+++ Supplied material
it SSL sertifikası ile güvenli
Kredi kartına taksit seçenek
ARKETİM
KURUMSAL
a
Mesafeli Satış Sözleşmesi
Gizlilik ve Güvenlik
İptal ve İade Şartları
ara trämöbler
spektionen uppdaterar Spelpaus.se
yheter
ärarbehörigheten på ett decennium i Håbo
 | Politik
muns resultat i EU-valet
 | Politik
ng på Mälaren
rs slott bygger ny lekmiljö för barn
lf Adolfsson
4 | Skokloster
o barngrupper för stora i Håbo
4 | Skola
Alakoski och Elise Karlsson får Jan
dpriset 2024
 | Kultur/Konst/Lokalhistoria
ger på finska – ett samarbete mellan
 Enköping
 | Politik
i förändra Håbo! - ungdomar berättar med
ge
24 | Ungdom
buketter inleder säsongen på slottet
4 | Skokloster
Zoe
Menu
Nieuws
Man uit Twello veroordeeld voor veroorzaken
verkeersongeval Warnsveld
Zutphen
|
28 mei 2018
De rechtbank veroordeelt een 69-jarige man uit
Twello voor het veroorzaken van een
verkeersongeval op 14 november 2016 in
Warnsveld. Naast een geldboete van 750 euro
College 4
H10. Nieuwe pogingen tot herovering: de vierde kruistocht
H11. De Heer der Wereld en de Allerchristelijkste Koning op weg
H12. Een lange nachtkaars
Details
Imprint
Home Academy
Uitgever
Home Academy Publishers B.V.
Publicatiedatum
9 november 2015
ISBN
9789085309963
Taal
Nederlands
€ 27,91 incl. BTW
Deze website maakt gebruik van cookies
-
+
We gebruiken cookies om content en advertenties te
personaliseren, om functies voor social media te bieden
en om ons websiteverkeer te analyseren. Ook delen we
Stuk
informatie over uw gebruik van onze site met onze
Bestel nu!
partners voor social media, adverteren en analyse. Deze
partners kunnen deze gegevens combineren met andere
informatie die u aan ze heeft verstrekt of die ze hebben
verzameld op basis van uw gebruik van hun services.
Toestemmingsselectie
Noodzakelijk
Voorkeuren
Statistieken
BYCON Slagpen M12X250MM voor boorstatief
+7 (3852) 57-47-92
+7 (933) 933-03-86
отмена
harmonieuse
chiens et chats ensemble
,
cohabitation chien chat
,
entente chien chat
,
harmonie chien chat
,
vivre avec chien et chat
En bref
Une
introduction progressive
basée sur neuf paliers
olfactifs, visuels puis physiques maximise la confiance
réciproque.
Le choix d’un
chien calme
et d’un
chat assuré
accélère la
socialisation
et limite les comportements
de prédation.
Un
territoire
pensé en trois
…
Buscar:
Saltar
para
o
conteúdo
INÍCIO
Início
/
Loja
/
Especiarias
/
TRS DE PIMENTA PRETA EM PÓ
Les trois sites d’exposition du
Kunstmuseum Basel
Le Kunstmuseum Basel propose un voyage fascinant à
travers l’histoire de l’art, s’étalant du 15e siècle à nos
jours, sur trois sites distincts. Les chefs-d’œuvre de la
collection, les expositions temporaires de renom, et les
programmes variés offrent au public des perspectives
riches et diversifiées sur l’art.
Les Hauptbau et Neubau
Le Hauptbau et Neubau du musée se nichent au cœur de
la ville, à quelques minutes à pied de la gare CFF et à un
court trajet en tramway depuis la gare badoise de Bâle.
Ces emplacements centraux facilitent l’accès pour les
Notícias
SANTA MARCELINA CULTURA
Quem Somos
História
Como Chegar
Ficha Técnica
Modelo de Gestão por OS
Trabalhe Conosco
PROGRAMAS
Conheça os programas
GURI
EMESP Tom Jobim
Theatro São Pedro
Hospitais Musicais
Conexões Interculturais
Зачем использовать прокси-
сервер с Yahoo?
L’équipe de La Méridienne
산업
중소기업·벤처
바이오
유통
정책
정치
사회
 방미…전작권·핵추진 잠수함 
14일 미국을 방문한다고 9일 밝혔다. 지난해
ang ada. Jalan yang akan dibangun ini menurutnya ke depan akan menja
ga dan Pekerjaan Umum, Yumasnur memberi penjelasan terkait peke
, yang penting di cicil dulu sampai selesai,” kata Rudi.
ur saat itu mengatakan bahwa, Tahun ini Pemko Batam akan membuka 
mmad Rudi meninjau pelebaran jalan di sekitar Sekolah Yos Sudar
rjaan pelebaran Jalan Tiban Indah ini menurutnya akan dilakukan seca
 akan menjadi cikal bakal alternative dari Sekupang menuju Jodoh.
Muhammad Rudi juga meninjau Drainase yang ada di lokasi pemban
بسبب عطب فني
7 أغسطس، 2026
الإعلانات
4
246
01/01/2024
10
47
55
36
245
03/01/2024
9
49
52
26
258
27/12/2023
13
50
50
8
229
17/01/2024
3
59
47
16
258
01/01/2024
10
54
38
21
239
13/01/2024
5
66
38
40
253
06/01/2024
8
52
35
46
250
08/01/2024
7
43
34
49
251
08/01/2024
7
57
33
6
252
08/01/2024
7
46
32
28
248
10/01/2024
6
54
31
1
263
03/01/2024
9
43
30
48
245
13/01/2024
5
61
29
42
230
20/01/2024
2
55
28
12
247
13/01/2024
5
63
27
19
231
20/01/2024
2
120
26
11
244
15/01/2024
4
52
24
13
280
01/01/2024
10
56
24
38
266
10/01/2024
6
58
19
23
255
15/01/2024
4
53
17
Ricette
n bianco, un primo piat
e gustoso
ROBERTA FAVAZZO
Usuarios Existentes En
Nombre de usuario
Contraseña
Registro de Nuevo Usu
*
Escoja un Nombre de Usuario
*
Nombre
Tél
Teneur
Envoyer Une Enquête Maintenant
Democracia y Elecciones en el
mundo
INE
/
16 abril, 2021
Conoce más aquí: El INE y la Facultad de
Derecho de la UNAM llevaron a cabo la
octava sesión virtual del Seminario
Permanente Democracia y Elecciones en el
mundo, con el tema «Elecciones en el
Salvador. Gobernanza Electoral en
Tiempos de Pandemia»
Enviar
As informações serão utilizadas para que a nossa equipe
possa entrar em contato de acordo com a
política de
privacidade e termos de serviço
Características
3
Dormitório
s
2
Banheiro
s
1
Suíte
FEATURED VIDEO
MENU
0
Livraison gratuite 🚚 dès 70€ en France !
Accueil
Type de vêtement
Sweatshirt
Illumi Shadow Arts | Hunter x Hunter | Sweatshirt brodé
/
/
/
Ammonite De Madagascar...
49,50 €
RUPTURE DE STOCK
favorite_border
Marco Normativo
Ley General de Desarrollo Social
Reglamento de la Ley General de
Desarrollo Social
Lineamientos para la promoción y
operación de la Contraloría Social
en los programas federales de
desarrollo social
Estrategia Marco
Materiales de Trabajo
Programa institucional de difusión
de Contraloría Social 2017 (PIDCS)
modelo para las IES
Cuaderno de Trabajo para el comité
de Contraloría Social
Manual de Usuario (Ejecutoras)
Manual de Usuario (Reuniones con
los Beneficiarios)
++++++
> What is being asked
Please say how many lines of the material above include "Academy", giving that number and no other words.

> Response
2